• [RECORDS PROVIDED]
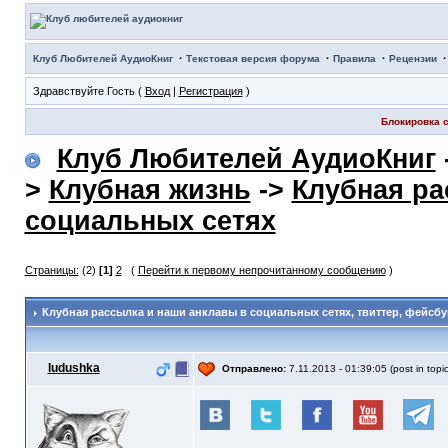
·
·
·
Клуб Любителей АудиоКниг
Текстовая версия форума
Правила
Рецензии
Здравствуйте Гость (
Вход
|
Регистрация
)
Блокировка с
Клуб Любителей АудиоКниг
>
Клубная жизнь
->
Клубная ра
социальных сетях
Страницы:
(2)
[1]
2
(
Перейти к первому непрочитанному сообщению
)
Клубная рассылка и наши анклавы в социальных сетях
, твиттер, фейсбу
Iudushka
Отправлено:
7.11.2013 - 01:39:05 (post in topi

...

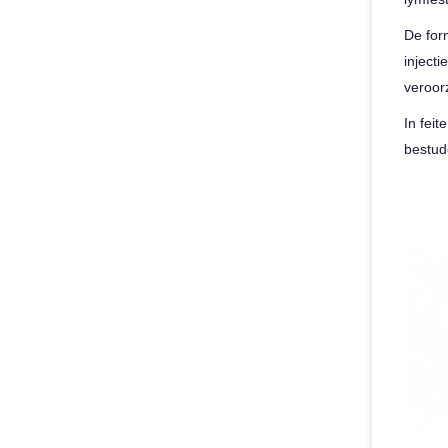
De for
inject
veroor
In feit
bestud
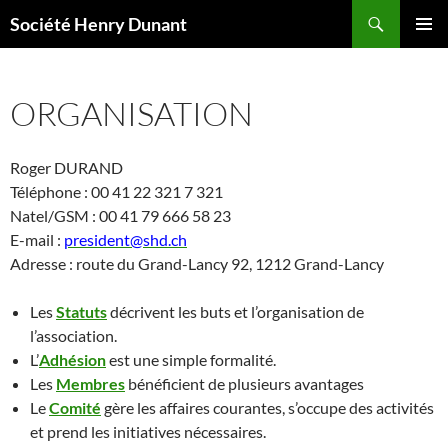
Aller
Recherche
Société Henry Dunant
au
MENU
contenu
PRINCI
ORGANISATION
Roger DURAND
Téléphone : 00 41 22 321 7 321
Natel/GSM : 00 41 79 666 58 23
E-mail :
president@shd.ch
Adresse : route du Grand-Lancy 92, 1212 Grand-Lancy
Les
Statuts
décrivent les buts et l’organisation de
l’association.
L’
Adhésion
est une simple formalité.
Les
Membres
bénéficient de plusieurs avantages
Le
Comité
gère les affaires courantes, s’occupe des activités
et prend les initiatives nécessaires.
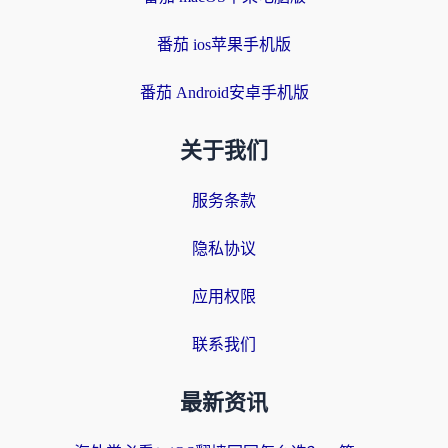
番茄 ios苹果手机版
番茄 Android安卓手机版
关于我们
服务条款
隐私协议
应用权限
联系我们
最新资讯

• [WHAT YOU WILL DO] Work out how many lines in the records above include the string "социальных", and provide that figure with no other text.

• [EXERCISE SOLUTION] 2